We Americans are used to – and continue to demand - a higher standard of living than we actually deserve. Alabama’s tomato growers complain that since the state introduced tough anti-wetback laws they can no longer find pickers.
This situation is true throughout Georgia. Ours is still a rural state with agriculture its chief industry.
Of course the help is there but the farmers must now pay more. A whole lot more. Georgia’s berries and peaches and Vidalia onions will be too expensive on the open market. Folks prefer to buy cheap foreign vittles.
I’m guessing the farmers pay $5 or $6 an hour with no benefits, an amount barely capable of sustaining a human life. Astoundingly, immigrant wives, and oftentimes whole families, have been surviving on the earnings of one  picker. With the wife also working, many more laborers earned enough to send cash regularly to their families south of the border.

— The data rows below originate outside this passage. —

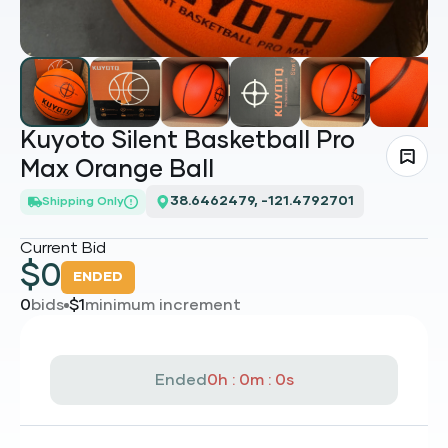
Kuyoto Silent Basketball Pro
Max Orange Ball
Loading...
Shipping Only
Current Bid
$
0
ENDED
0
bids
$
1
minimum increment
Ended
0h : 0m : 0s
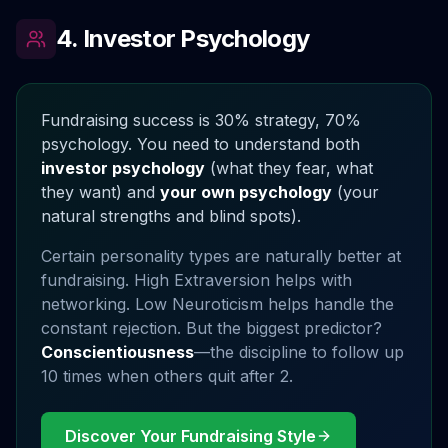
4. Investor Psychology
Fundraising success is 30% strategy, 70%
psychology. You need to understand both
investor psychology
(what they fear, what
they want) and
your own psychology
(your
natural strengths and blind spots).
Certain personality types are naturally better at
fundraising. High Extraversion helps with
networking. Low Neuroticism helps handle the
constant rejection. But the biggest predictor?
Conscientiousness
—the discipline to follow up
10 times when others quit after 2.
Discover Your Fundraising Style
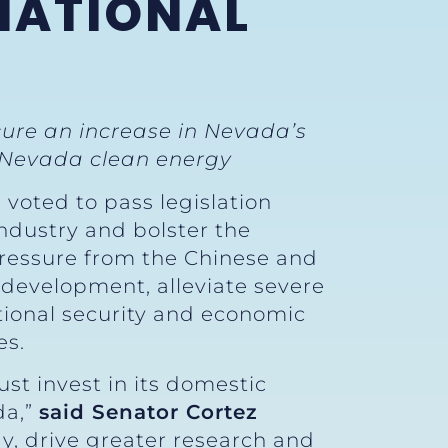
NATIONAL
ecure an increase in Nevada’s
 Nevada clean energy
 voted to pass legislation
ndustry and bolster the
 pressure from the Chinese and
d development, alleviate severe
tional security and economic
es.
st invest in its domestic
da,”
said Senator Cortez
gy, drive greater research and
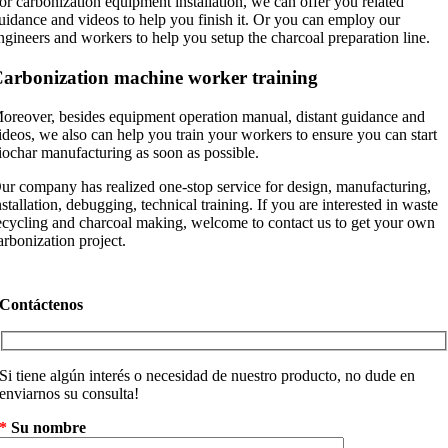
or carbonization equipment installation
,
we can offer you related
uidance and videos to help you finish it
.
Or you can employ our
ngineers and workers to help you setup the charcoal preparation line
.
arbonization machine worker training
oreover
,
besides equipment operation manual
,
distant guidance and
ideos
,
we also can help you train your workers to ensure you can start
iochar manufacturing as soon as possible
.
ur company has realized one-stop service for design
,
manufacturing
,
nstallation
,
debugging
,
technical training
.
If you are interested in waste
ecycling and charcoal making
,
welcome to contact us to get your own
arbonization project
.
Contáctenos
Si tiene algún interés o necesidad de nuestro producto, no dude en
enviarnos su consulta!
*
Su nombre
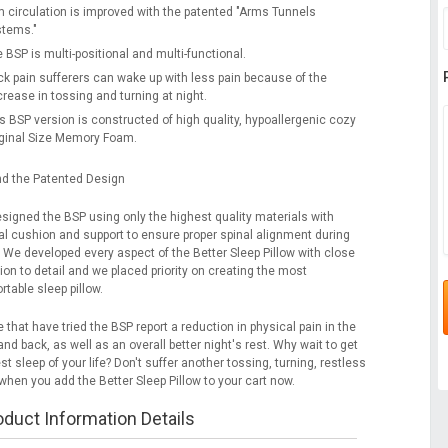
 circulation is improved with the patented "Arms Tunnels
stems."
 BSP is multi-positional and multi-functional.
k pain sufferers can wake up with less pain because of the
rease in tossing and turning at night.
s BSP version is constructed of high quality, hypoallergenic cozy
ginal Size Memory Foam.
d the Patented Design
signed the BSP using only the highest quality materials with
al cushion and support to ensure proper spinal alignment during
. We developed every aspect of the Better Sleep Pillow with close
ion to detail and we placed priority on creating the most
table sleep pillow.
 that have tried the BSP report a reduction in physical pain in the
nd back, as well as an overall better night's rest. Why wait to get
st sleep of your life? Don't suffer another tossing, turning, restless
when you add the Better Sleep Pillow to your cart now.
oduct Information Details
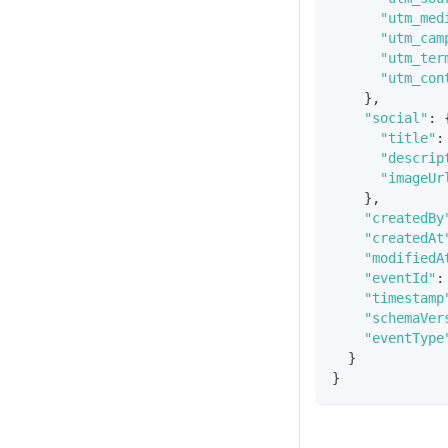
"utm_med
"utm_cam
"utm_ter
"utm_con
}
,
"social"
:
"title"
:
"descrip
"imageUr
}
,
"createdBy
"createdAt
"modifiedA
"eventId"
:
"timestamp
"schemaVer
"eventType
}
}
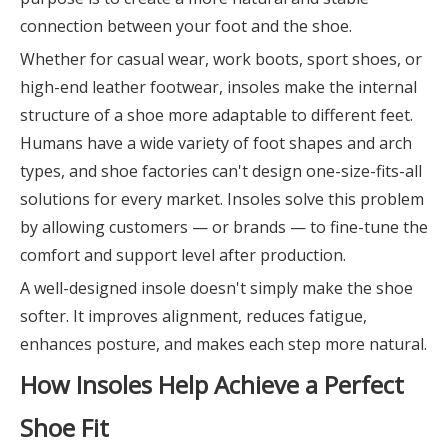
connection between your foot and the shoe.
Whether for casual wear, work boots, sport shoes, or
high-end leather footwear, insoles make the internal
structure of a shoe more adaptable to different feet.
Humans have a wide variety of foot shapes and arch
types, and shoe factories can't design one-size-fits-all
solutions for every market. Insoles solve this problem
by allowing customers — or brands — to fine-tune the
comfort and support level after production.
A well-designed insole doesn't simply make the shoe
softer. It improves alignment, reduces fatigue,
enhances posture, and makes each step more natural.
How Insoles Help Achieve a Perfect
Shoe Fit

But $5 for an American? Un gran insulto! It’s below the poverty line. Forget subsistence - we want to live! There’s work to be had in ghastly conditions but who needs squalor!
Over to construction, perhaps hanging drywall at $15 an hour, but the housing boom is all wheezed out and there’s now a surplus of homes for sale. Roofs need constant repair and replacement, so maybe roofing, but it’s exhausting and uncomfortable. To the chicken factories where the wage might be $10.50 an hour but the work can be nauseating.
Still, these are jobs to be had.  And that’s the sad situation here: undesirable drudgery paying peanuts is plentiful, but none of us wants to live like that.
Those who refuse to work are quite different from those who can’t find employment. Two entirely separate breeds. So here, which has likely been suggested someplace else already, is one solution:
Turning down your third job offer reduces your benefits and you’re placed on a national Unwilling To Work registry. I’ll add that if you still remain idle you’re issued a droopy gaucho mustache, sombrero and bus ticket to Juarez. Adiós amigo. See if Mexico will have you.


© 2012 Fred Wehner is a journalist formerly with the Daily Mail in London, who then founded and ran the New York News Agency before settling in Monroe 21 years ago.